この記事を作成した経緯
普段ネットワークエンジニアをしていますが、新規案件獲得のためサーバ提案をすることになりました。提案資料の作成担当は僕と先輩なのですが、先輩はサーバに関してはノータッチということなので、自分でサーバ構成のたたき台ぐらいは作成できるようにならなければいけないと思い、LPIC306を始めました。そこでストレージについていろいろと学ぶうちに、ストレージの種類について頭ごちゃごちゃになりましたので、本記事ではDAS、NAS、SANの違いとそれぞれの特徴について解説します。
DAS,NAS,SANとは
正式名称は以下の通り
- DAS(ダイレクト・アタッチト・ストレージ)
- NAS(ネットワーク・アタッチト・ストレージ)
- SAN(ストレージ・エリア・ネットワーク)
DAS,NAS,SANはストレージの接続方法の種類です。
また、自分が勘違いしていた点として、過去の案件で使用したストレージからNASやSANは製品名とイコールであると思っていました。(例として以下の通り)
- NAS: Buffaloの「TeraStation」
- SAN: 富士通の「ETERNUS」
正しい理解として、あくまでストレージの接続方法の種類を示しているのであって、使い方によってはBuffaloの「TeraStation」がSANに、富士通の「ETERNUS」がNASとして使用されることもある。
ストレージ概要図
左から【ストレージ種類】→【接続方式(物理)】→【接続方式(論理)】というフローで図を作成しました。
まずストレージの種類は以下の通りです。
- 内蔵HDD
- 外付けHDD
- 磁気テープ
- CD ROM
今回はサーバに使用するストレージの概要図ということで、内蔵HDDと外付けHDDを深堀していきます。
DAS(Direct Attached Storage)
DASはネットワークを介さず、専用線で接続されたストレージを指します。
ネットワークを介さずということはLANケーブルを使用せずUSBやIDE(SATA)で接続するイメージです。

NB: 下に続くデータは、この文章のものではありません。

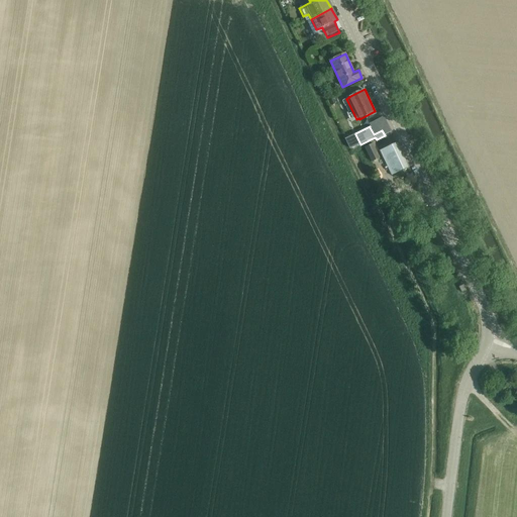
[(392,176),(396,174),(408,168),(396,142),(388,146),(381,152),(392,176)]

NAS(Network Attached Storage)
NASはネットワークストレージ、IP接続でデータ共有を目的とするストレージを指します。IP接続を目的とするため、LANケーブルまたは光ケーブル(FC)を使用します。ストレージへのアクセス方式として、Windowsファイル共有(SMB)Linuxファイル共有(CIFS)やHTTP/FTPプロトコルを使用します。
SAN(Storage Area Network)
SANはネットワークストレージ、かつブロックストレージとしてデータ共有を目的とするストレージを指します。NASと同じでIP接続でデータ共有をするため、接続方式はLANケーブルや光ケーブル(FC)を使用しますが、NASとの相違点は接続方式(論理)の部分にあります。
- NAS:ファイルストレージ
- SAN:ブロックストレージ
NASは普段Windowsでよく使用しているファイル形式を使用する形ですが、SANは複数のサーバが1つのストレージを利用(1:複)する目的であるため、ファイルストレージのような階層構造ではなく、もっと低いレイヤーで使用される形式となっている。その代わりきめ細やかな制御を行うことが可能となり、効率的なパフォーマンスが可能となる。

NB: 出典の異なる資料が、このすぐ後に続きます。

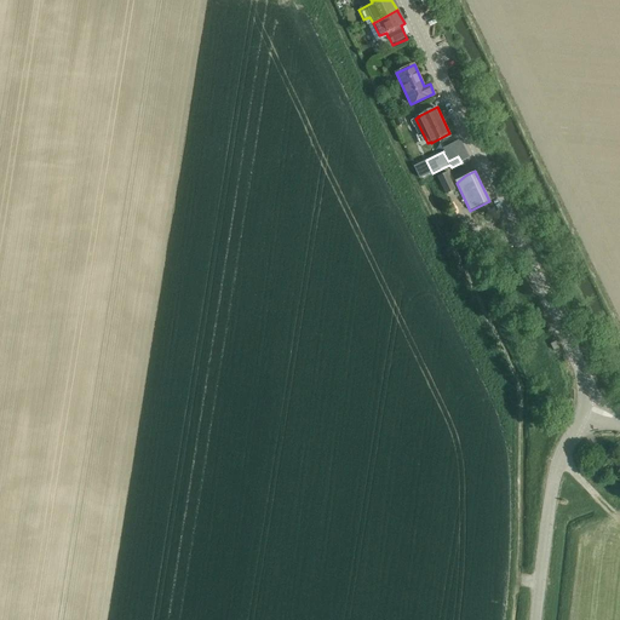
All buildings are outlined.
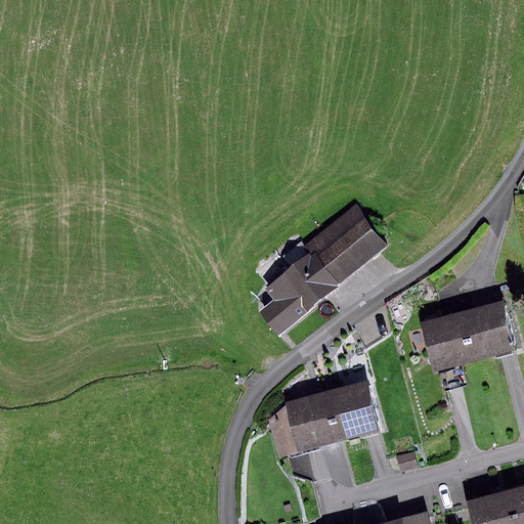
[(305,247),(309,253),(338,287),(387,246),(354,206),(305,247)]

そのため、SANではNASで使用していたファイルアクセス方式ではなく、iSCSIというブロックストレージ向けの接続方式が採用される。光ケーブルを使用する場合の接続方式は、FC(Fibre Channel)やiSCSIを光ケーブルで使用可能とするiSCSI over Fibre Channelとなる。
以下、用語解説
IDE(Integrated Drive Electronics)とは
コンピューターにハードディスクを接続するための規格、SATAが出てくるまで主流であった。

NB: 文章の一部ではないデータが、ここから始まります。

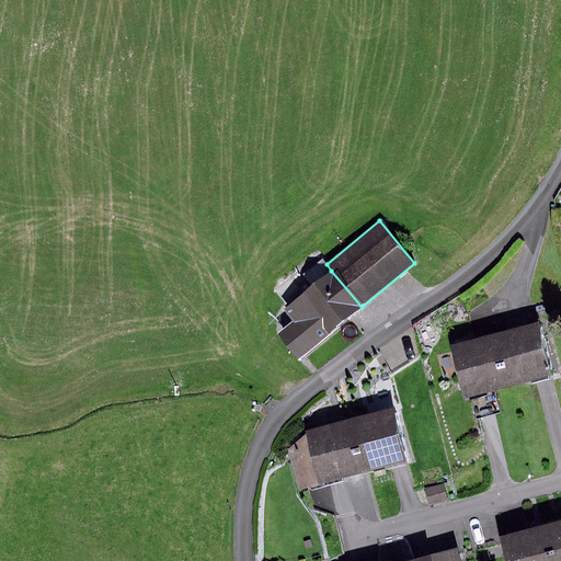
[(284,347),(297,363),(362,307),(331,271),(285,309),(304,331),(284,347)]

SCSI (Small Computer Systems Interface)とは
コンピュータと周辺機器を接続するための規格
iSCSI (Internet Small Computer Systems Interface)とは
IPネットワークを利用してSAN(Storage Area Network)を構築するプロトコル規格。つまりSCSIのネットワーク版
SCSI とiSCSI の違いとして、SCSIは直接接続で使用され、iSCSIはネットワーク経由で使用される。
まとめ
これでサーバ提案書にNASでいくのか、SANでいくのかを論理的に説明できる気がする。あとは冗長化を理解せねば。。。